Rides2Work Losses Denied: Pa. Court Upholds Tax Ruling on Carpool Startup Without Sales

Trucking Image ### Carpool App Dream Crushed: No Tax Breaks Without Sales

Pennsylvania’s Commonwealth Court slammed the door on a taxpayer’s bid to deduct over $100,000 in startup losses from his free carpool website, ruling it wasn’t a true “business” under state tax law. Christopher Hackett, owner of Rides2Work (R2W), lost his exceptions to an earlier decision affirming the denial of his 2014 personal income tax deductions. The court upheld that without charging fees or generating gross profits, his venture didn’t qualify as a “commercial enterprise” eligible for expense write-offs.

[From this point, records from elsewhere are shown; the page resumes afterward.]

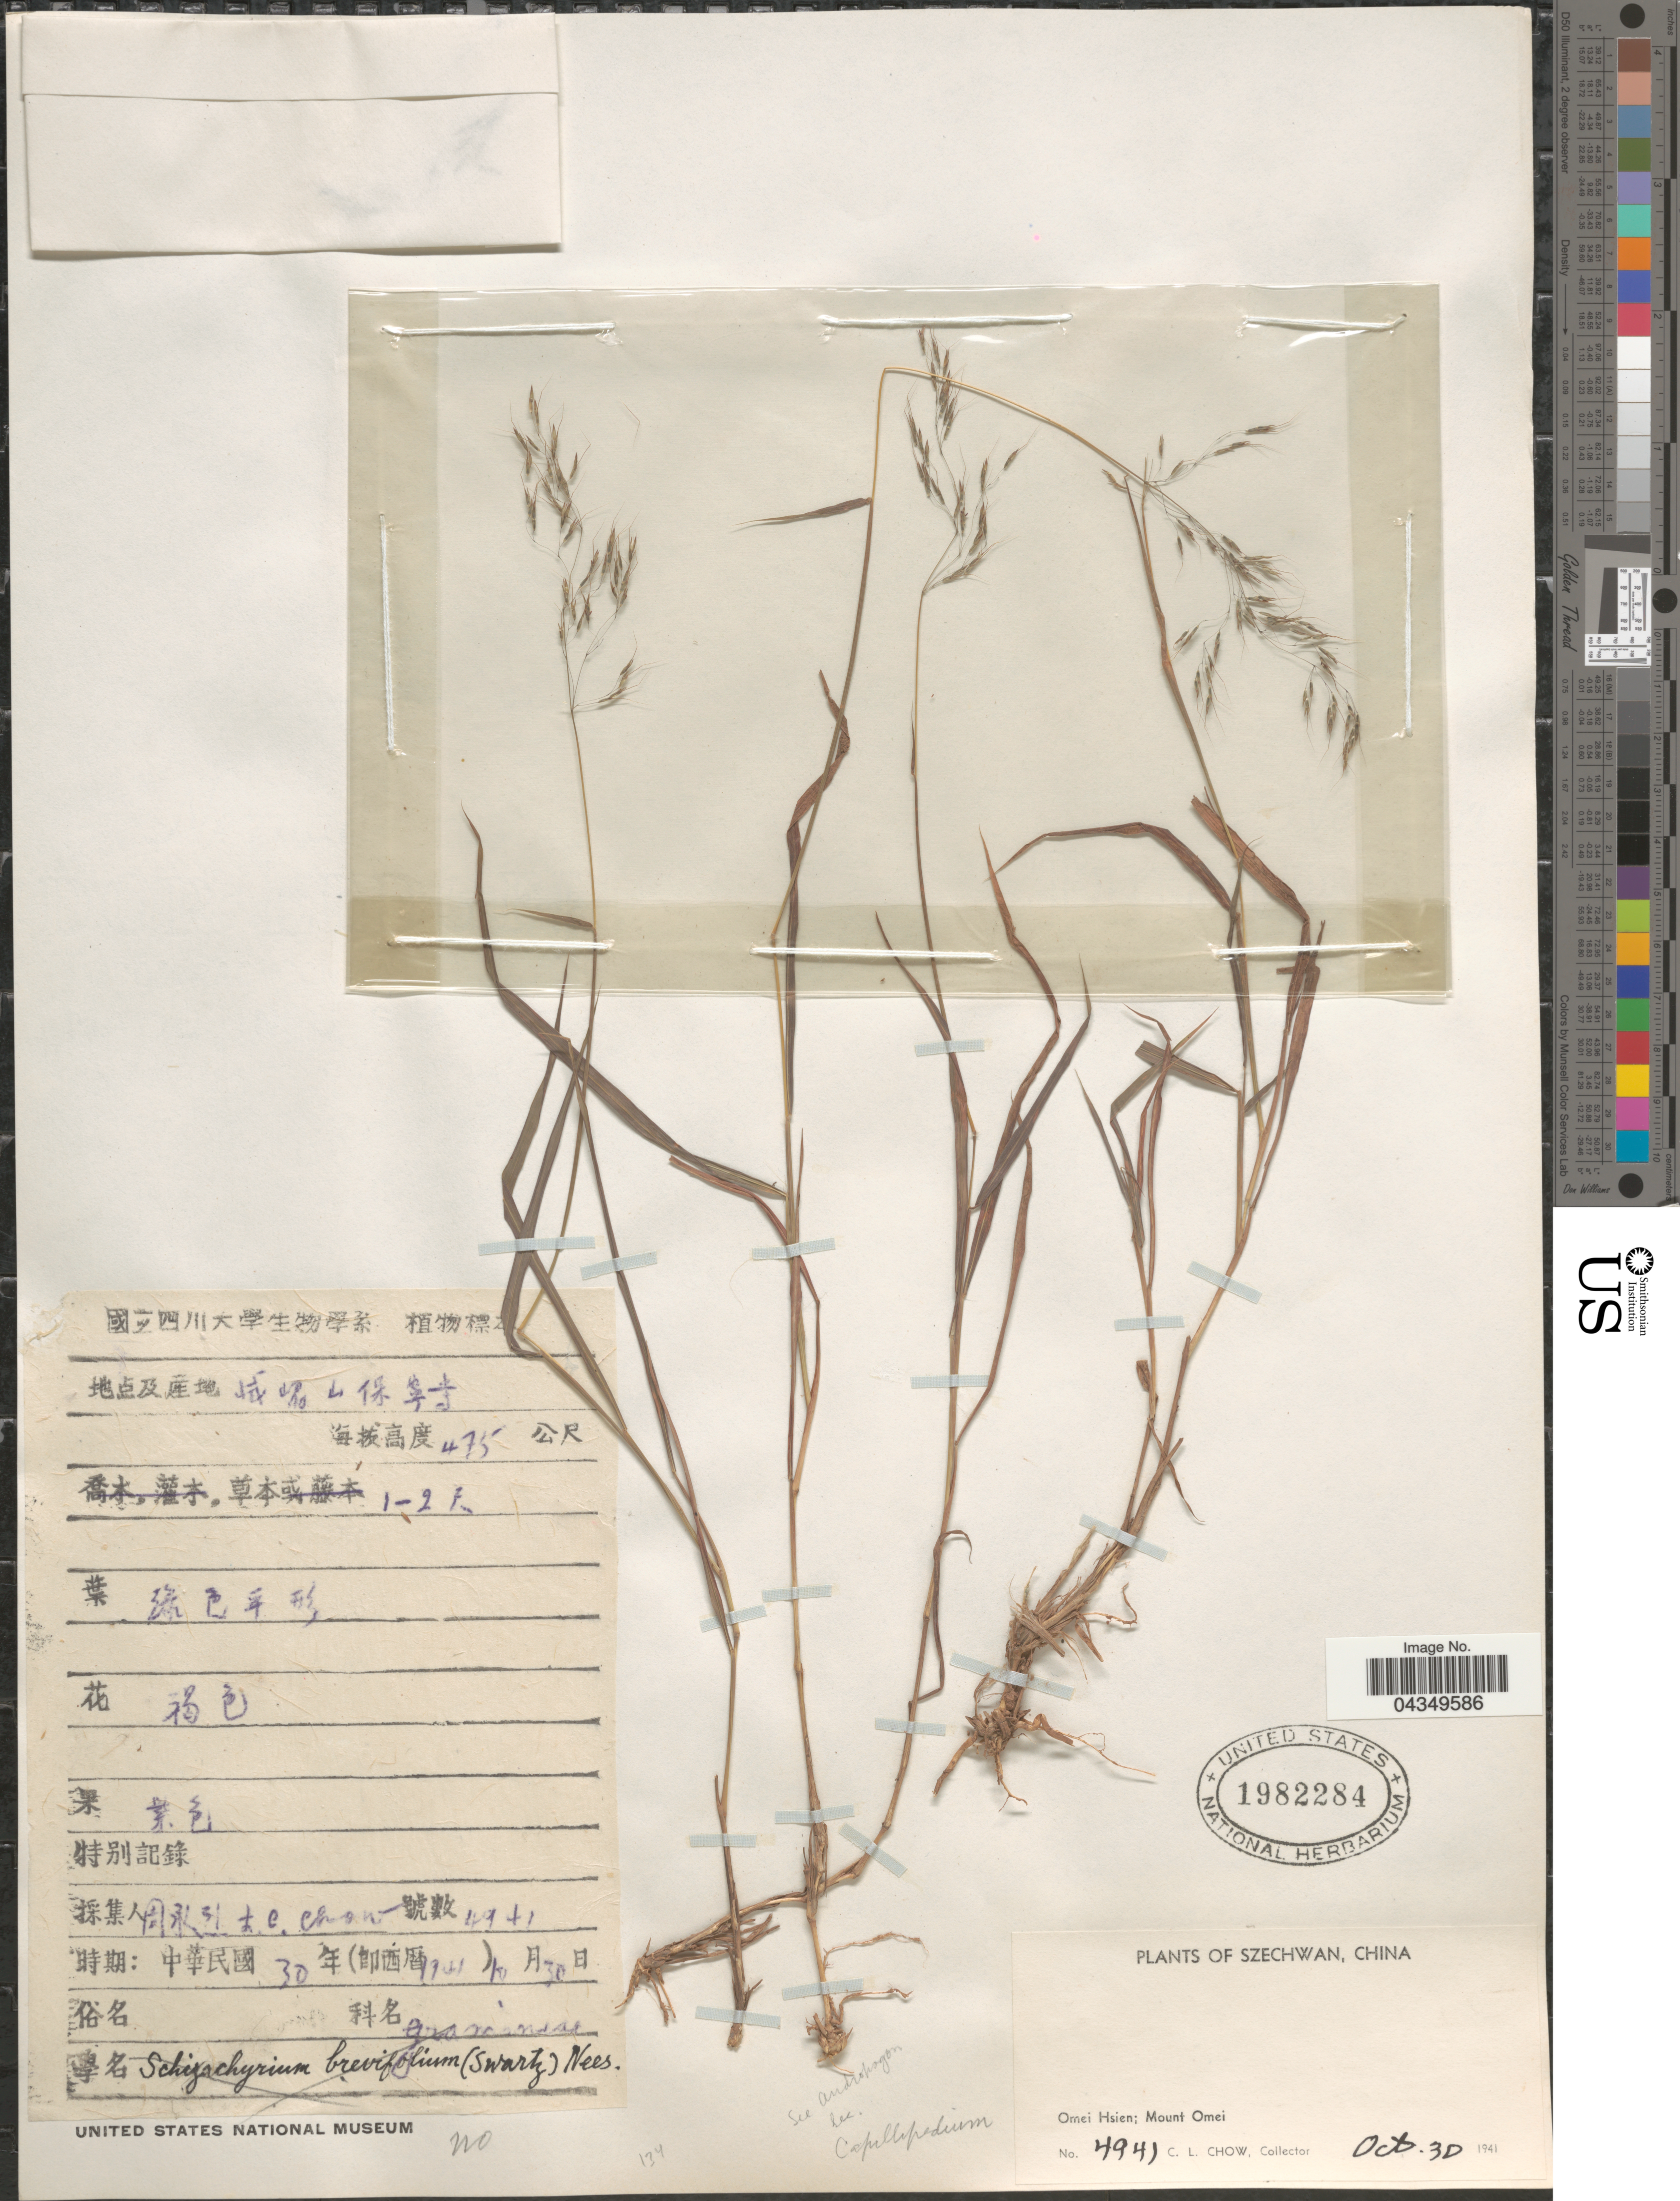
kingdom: Plantae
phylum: Tracheophyta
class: Liliopsida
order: Poales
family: Poaceae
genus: Capillipedium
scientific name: Capillipedium parviflorum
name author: (R. Br.) Stapf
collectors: C. Chow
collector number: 4941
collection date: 1941-10-30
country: China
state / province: Sichuan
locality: Szechwan. Omei Hsien; Mount Omei.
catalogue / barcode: US 1982284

The saga began when Hackett launched R2W in northeastern Pennsylvania as a platform connecting drivers and riders for carpools. He envisioned a paid service but never pulled the trigger due to lack of interest, running it for free in 2014 before shuttering the site in 2015. On his tax return that year, Hackett reported zero income from R2W but subtracted $109,600 in expenses like development costs, triggering a Department of Revenue audit. Officials hit him with over $35,000 in back taxes, interest, and penalties, arguing R2W flunked the “commercial enterprise” test in Pennsylvania’s Tax Reform Code (72 P.S. § 7301(c)), which demands an activity “engaged in … for profit” with actual marketplace sales.

At the heart of the legal showdown: Does a money-losing startup count as a business if it offers services for free while hoping for future paying customers? Hackett petitioned for reassessment, lost before the Board of Finance and Revenue, and appealed to the Commonwealth Court. A three-judge panel in Hackett I (2024) said no, leaning on a 1979 precedent (Morgan v. Commonwealth) defining “commercial enterprise” as rendering goods or services “in a marketplace”—meaning actual sales or gross receipts, not just goodwill gestures. Dictionary dives backed this: no fees collected, no “sales,” no dice. The panel also enforced Department regulations (61 Pa. Code § 103.12(b)), which require gross profits from customer sales or operations for “net profits” deductions—zero revenue meant zero eligibility, full stop.

Hackett fired back with exceptions, claiming the court cherry-picked outdated definitions ignoring modern startups and that regulations don’t mandate receipts for loss offsets. An amicus from the Competitive Enterprise Institute echoed this, warning of a chilling effect on entrepreneurs. The Commonwealth countered that commerce demands “give-and-take,” not one-way charity, and start-up costs can still be amortized—just not as full business deductions without sales.

In a unanimous en banc smackdown on December 8, 2025, President Judge Renée Cohn Jubelirer overruled the exceptions, calling Hackett’s prior arguments “thoroughly addressed” and free of error. The court stuck to its guns on statutory construction rules applying to precedents, rejected ambiguity claims (no taxpayer-favoring breaks here), and entered judgment for Pennsylvania. Hackett now owes the full tab, a stark reminder: Tax law doesn’t bank on business pipe dreams without proof of profit pursuit through real revenue.